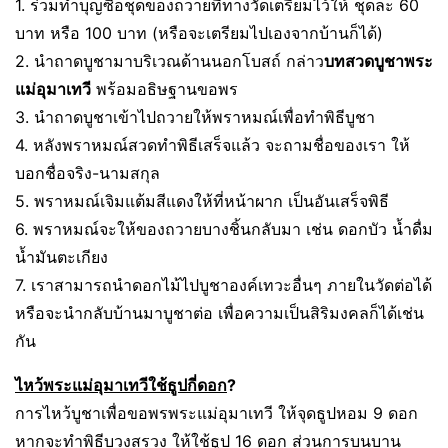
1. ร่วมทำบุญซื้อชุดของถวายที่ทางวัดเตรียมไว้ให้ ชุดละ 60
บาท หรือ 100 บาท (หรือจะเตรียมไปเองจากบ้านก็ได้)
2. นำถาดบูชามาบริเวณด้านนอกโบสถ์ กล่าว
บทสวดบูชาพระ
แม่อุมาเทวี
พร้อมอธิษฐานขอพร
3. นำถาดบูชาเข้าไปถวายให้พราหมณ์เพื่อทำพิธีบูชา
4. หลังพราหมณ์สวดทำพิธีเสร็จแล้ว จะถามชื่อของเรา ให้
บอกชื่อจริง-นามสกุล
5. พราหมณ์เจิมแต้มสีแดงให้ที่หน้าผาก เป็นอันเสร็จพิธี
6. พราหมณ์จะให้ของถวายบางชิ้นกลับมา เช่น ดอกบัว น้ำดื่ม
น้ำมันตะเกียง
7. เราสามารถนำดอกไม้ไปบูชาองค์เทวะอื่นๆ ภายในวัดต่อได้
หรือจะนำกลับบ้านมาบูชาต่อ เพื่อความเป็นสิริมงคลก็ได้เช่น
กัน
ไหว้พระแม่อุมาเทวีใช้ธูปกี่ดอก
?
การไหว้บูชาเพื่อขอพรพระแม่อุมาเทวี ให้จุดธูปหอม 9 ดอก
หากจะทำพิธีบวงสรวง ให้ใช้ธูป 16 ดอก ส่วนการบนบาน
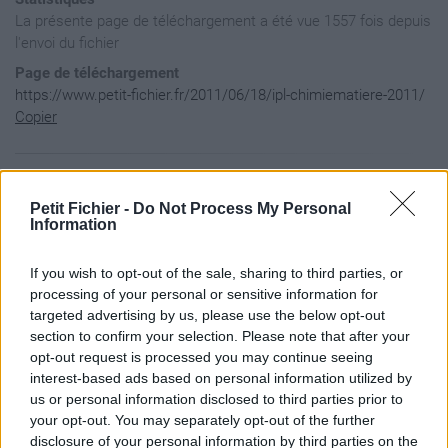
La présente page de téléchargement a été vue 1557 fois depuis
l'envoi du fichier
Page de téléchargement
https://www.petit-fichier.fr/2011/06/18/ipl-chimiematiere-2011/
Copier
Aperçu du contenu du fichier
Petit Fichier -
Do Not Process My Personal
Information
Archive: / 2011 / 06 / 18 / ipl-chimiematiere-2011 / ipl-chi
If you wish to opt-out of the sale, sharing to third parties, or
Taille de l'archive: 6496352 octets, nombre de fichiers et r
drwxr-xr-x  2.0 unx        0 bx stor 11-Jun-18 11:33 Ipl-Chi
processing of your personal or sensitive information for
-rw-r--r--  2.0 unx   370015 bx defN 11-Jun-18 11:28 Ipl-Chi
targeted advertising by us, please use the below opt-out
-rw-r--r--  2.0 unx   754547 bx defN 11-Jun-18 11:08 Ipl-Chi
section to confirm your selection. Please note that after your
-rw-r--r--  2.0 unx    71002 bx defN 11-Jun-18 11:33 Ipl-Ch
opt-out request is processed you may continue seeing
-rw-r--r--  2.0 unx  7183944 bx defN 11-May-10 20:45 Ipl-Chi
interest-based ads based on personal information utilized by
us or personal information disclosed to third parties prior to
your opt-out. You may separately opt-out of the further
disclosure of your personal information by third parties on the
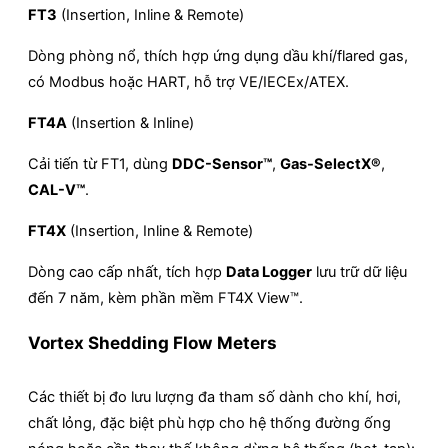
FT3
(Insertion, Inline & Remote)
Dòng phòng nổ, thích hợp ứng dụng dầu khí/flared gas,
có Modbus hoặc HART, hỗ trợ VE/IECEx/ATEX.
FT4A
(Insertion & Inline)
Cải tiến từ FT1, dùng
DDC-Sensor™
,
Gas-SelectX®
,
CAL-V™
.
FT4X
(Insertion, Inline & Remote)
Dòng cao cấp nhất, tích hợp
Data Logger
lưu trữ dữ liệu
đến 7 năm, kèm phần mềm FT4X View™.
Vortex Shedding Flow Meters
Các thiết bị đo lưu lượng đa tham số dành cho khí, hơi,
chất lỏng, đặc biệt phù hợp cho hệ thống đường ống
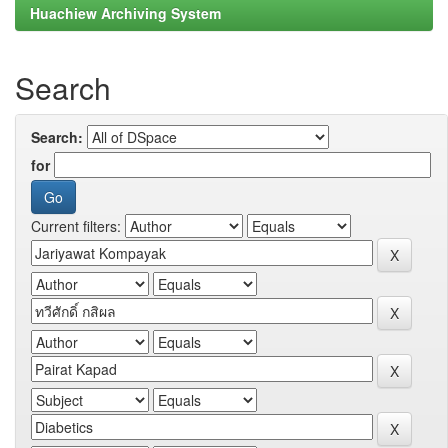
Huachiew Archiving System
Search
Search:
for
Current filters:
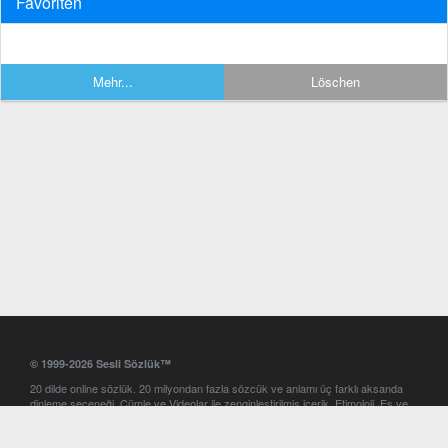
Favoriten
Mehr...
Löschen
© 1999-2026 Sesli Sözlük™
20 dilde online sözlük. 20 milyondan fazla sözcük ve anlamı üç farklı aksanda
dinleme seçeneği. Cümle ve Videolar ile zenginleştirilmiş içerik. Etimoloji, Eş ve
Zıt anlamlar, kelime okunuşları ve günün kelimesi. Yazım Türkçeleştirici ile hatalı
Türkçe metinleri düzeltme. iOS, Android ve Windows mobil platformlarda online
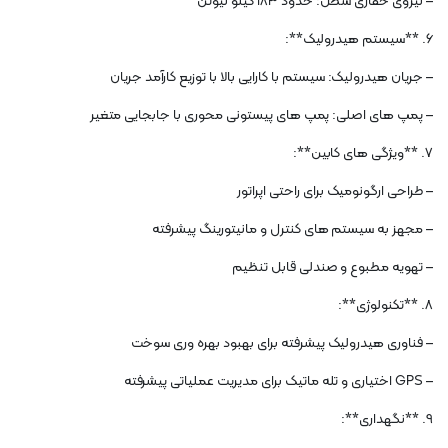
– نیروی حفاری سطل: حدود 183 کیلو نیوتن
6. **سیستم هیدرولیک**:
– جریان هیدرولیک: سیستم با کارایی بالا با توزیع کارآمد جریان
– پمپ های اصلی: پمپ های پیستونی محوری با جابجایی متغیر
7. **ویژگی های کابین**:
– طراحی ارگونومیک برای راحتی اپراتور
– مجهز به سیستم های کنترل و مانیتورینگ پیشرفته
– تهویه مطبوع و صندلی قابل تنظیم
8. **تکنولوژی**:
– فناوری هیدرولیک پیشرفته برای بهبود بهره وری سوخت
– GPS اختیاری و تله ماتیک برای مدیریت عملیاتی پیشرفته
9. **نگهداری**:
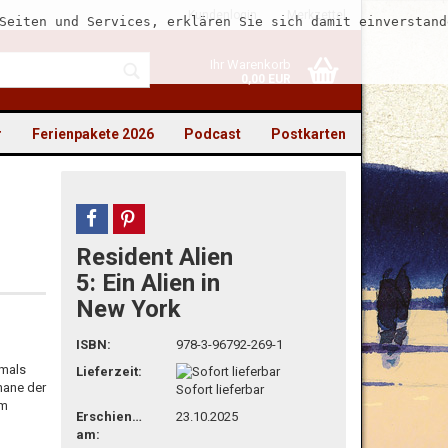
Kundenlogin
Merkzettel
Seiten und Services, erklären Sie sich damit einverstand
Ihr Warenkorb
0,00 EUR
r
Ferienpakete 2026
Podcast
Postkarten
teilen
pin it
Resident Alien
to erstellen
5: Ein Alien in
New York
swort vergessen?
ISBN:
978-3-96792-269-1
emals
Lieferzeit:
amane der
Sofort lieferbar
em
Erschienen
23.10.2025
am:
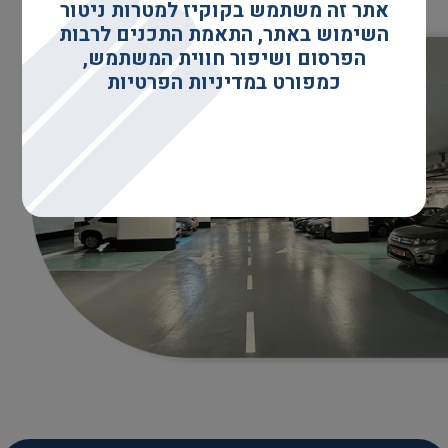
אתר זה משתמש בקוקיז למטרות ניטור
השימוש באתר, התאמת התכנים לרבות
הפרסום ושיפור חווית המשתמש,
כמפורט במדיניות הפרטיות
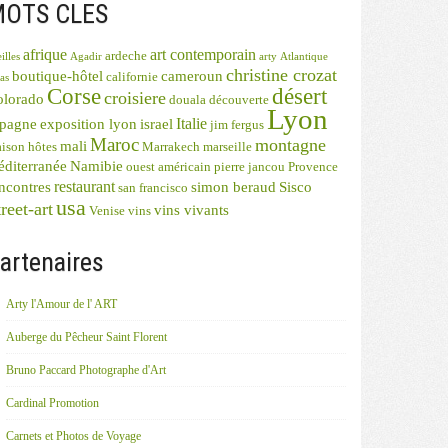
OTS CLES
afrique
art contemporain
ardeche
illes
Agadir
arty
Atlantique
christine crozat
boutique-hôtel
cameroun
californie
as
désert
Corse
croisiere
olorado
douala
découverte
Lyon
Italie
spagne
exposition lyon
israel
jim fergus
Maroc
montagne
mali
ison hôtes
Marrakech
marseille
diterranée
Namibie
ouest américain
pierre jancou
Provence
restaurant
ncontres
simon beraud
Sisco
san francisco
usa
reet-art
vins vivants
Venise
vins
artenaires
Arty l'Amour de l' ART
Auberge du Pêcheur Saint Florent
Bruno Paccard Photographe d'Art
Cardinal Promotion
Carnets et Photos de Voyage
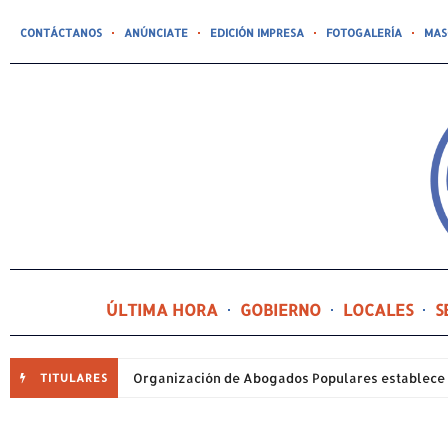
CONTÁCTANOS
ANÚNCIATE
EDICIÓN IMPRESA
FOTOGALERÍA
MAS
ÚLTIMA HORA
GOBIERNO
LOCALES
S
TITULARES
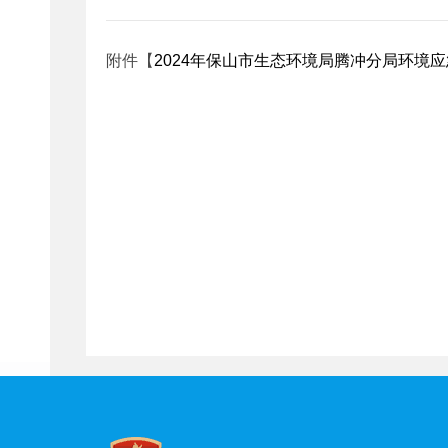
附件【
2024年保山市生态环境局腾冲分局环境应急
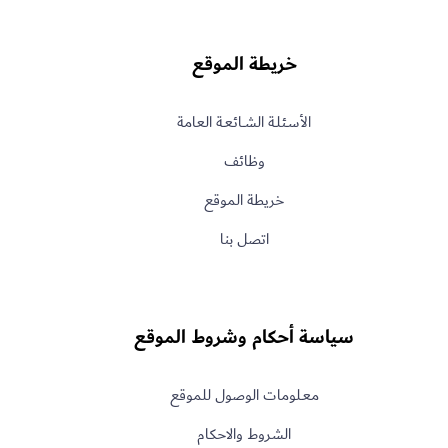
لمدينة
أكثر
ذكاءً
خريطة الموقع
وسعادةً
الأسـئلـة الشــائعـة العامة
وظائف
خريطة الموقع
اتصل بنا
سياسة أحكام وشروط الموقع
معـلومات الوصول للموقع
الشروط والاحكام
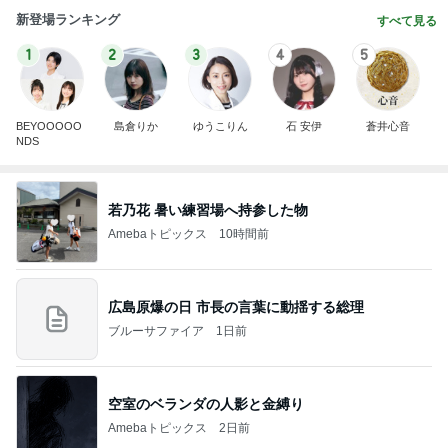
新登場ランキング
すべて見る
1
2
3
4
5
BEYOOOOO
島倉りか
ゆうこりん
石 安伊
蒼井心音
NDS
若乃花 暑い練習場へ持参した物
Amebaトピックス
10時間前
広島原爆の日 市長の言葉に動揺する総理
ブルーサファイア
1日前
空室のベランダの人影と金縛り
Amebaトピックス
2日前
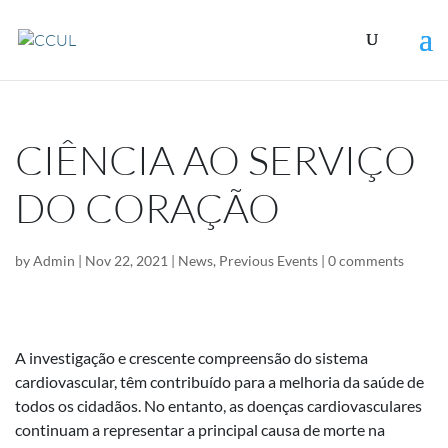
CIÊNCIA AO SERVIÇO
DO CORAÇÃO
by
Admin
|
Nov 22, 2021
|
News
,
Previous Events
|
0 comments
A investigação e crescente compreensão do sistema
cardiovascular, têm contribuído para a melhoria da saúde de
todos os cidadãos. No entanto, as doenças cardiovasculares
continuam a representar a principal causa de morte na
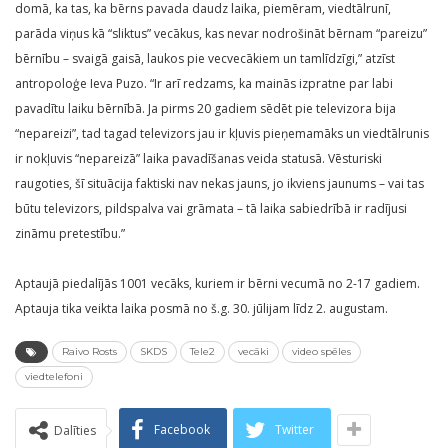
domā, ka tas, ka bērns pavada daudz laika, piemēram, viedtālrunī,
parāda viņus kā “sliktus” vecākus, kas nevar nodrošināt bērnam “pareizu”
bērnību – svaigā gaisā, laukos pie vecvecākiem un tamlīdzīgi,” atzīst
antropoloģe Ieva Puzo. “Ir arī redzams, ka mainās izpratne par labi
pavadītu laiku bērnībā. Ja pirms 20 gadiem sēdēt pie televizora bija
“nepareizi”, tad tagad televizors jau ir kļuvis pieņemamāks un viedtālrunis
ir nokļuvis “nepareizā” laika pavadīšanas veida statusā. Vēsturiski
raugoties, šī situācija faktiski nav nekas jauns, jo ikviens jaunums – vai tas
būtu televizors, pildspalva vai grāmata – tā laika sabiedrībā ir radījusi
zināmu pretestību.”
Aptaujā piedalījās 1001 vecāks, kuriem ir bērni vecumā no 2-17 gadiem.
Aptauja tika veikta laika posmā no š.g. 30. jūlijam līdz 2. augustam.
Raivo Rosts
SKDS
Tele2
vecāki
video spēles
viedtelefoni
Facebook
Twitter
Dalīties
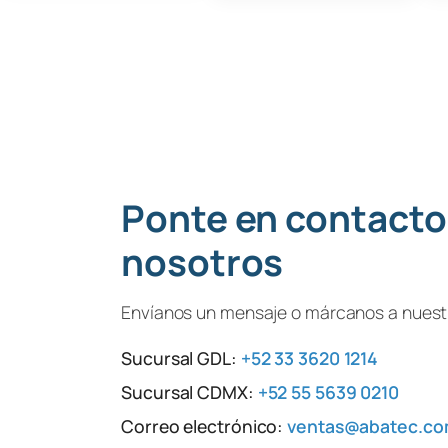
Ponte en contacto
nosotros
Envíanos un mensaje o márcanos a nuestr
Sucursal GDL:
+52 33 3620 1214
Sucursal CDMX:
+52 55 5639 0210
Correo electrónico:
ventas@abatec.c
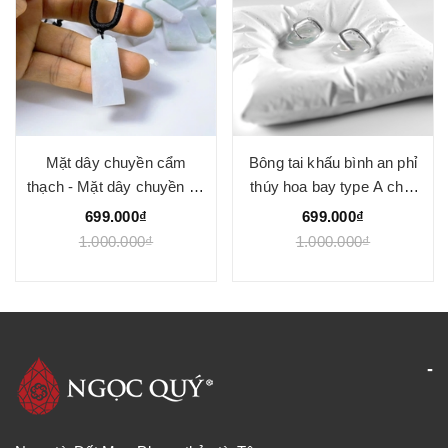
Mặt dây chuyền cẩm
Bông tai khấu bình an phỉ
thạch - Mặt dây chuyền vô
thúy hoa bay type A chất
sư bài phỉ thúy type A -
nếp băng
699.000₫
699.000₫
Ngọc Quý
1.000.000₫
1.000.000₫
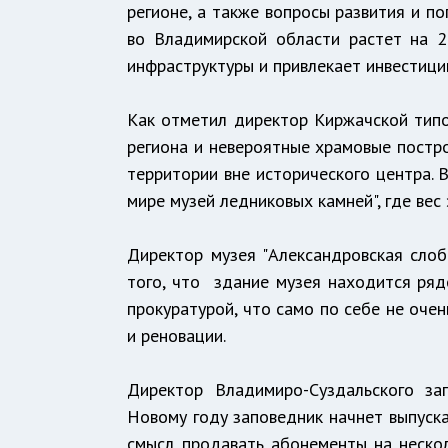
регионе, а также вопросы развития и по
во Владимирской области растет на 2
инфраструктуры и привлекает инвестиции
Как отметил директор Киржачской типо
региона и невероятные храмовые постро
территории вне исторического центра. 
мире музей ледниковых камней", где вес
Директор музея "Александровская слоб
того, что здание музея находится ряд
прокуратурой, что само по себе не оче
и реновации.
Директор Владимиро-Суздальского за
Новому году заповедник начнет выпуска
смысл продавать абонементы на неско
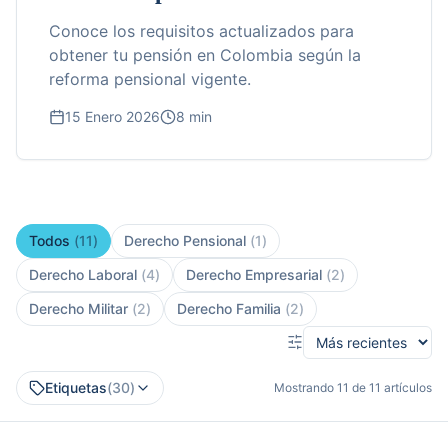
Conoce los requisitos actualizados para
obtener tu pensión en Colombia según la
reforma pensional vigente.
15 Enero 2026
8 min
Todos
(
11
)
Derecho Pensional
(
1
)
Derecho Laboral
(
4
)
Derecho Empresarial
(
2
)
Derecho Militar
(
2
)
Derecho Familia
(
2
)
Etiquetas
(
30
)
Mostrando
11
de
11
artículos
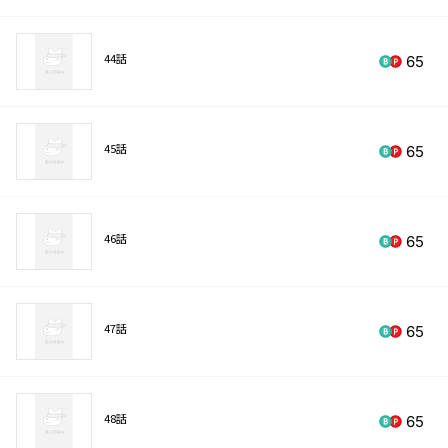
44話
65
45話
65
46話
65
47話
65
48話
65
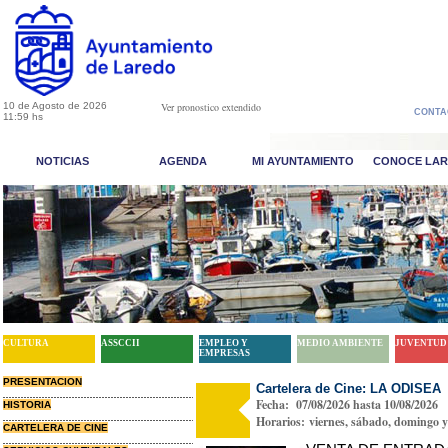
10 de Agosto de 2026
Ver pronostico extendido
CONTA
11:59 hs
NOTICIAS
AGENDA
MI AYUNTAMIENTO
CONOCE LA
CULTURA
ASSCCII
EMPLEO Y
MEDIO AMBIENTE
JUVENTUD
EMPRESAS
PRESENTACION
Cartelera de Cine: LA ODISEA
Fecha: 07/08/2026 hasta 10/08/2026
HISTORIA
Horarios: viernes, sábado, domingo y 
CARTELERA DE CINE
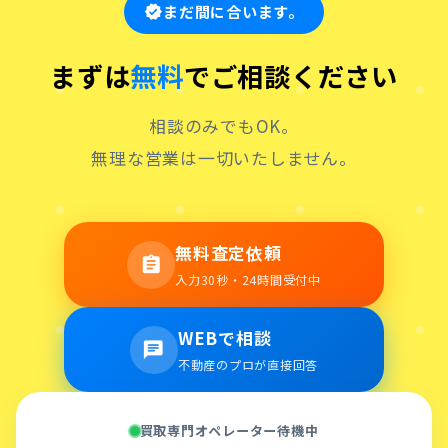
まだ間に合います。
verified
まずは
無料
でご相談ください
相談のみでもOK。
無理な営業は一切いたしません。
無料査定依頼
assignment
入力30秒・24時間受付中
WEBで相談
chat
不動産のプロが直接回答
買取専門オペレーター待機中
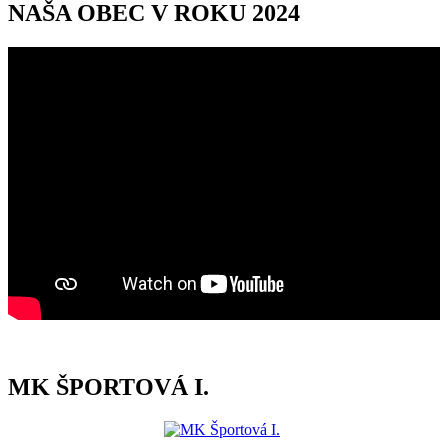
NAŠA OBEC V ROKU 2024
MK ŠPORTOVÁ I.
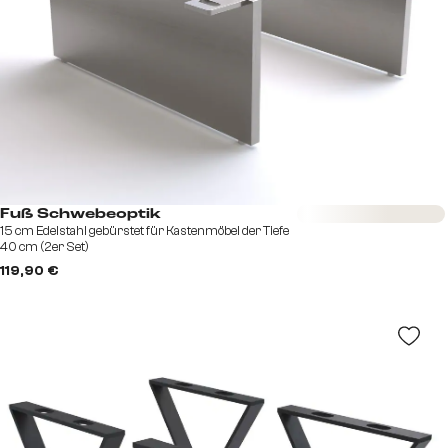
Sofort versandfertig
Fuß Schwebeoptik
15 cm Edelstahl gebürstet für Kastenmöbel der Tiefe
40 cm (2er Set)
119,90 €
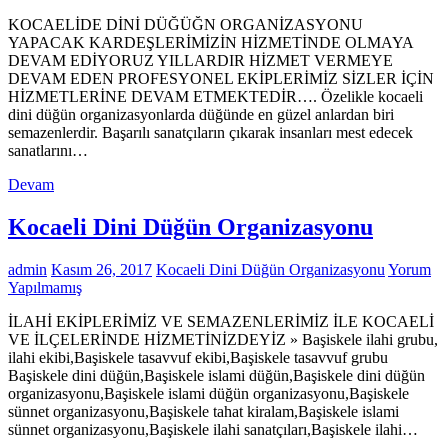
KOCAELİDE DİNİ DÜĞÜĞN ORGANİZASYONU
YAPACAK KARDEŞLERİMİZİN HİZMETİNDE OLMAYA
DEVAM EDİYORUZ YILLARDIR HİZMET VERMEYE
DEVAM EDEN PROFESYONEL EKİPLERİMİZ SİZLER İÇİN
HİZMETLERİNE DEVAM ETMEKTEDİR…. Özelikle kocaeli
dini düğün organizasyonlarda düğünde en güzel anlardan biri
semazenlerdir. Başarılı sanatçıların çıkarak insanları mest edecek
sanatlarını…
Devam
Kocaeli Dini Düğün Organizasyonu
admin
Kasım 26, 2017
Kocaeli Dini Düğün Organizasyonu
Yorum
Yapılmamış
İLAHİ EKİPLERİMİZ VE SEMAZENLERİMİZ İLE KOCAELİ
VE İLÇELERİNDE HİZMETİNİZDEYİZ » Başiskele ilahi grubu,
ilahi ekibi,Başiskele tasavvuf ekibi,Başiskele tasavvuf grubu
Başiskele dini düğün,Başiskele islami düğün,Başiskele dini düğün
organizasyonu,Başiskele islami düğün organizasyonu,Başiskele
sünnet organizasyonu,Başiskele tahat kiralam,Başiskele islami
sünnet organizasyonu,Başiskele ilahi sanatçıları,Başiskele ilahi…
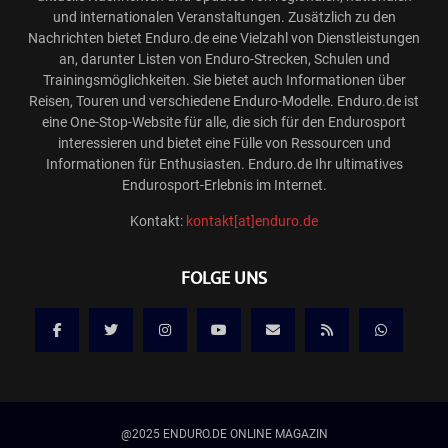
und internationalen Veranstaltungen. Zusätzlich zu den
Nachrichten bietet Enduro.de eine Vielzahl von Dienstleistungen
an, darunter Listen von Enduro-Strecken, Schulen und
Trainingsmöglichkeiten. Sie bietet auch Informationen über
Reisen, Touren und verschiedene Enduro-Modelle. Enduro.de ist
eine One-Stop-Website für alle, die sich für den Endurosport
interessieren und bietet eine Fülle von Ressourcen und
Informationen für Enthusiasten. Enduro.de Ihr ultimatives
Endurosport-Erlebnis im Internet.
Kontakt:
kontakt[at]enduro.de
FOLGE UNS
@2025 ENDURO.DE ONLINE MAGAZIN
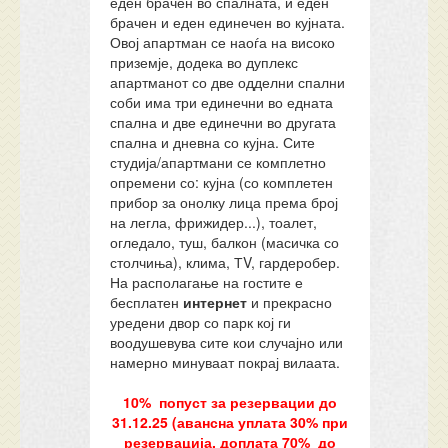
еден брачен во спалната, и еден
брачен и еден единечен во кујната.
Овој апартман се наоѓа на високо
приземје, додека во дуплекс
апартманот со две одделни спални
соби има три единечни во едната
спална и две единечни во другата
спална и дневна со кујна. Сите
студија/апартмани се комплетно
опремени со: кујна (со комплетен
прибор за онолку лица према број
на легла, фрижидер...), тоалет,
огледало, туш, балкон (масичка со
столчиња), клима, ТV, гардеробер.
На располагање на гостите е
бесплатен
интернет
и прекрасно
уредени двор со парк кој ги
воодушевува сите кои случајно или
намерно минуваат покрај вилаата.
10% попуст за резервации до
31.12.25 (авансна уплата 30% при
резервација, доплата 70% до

- - - - -

Exercise brief - Quote the lines from the one containing "domā, ka tas, ka" up to and including the one containing "ventas@abatec.c", leaving the pictures out of your answer.

Reply -
domā, ka tas, ka bērns pavada daudz laika, piemēram, viedtālrunī,
parāda viņus kā “sliktus” vecākus, kas nevar nodrošināt bērnam “pareizu”
bērnību – svaigā gaisā, laukos pie vecvecākiem un tamlīdzīgi,” atzīst
antropoloģe Ieva Puzo. “Ir arī redzams, ka mainās izpratne par labi
pavadītu laiku bērnībā. Ja pirms 20 gadiem sēdēt pie televizora bija
“nepareizi”, tad tagad televizors jau ir kļuvis pieņemamāks un viedtālrunis
ir nokļuvis “nepareizā” laika pavadīšanas veida statusā. Vēsturiski
raugoties, šī situācija faktiski nav nekas jauns, jo ikviens jaunums – vai tas
būtu televizors, pildspalva vai grāmata – tā laika sabiedrībā ir radījusi
zināmu pretestību.”
Aptaujā piedalījās 1001 vecāks, kuriem ir bērni vecumā no 2-17 gadiem.
Aptauja tika veikta laika posmā no š.g. 30. jūlijam līdz 2. augustam.
Raivo Rosts
SKDS
Tele2
vecāki
video spēles
viedtelefoni
Facebook
Twitter
Dalīties
Ponte en contacto
nosotros
Envíanos un mensaje o márcanos a nuestr
Sucursal GDL:
+52 33 3620 1214
Sucursal CDMX:
+52 55 5639 0210
Correo electrónico:
ventas@abatec.c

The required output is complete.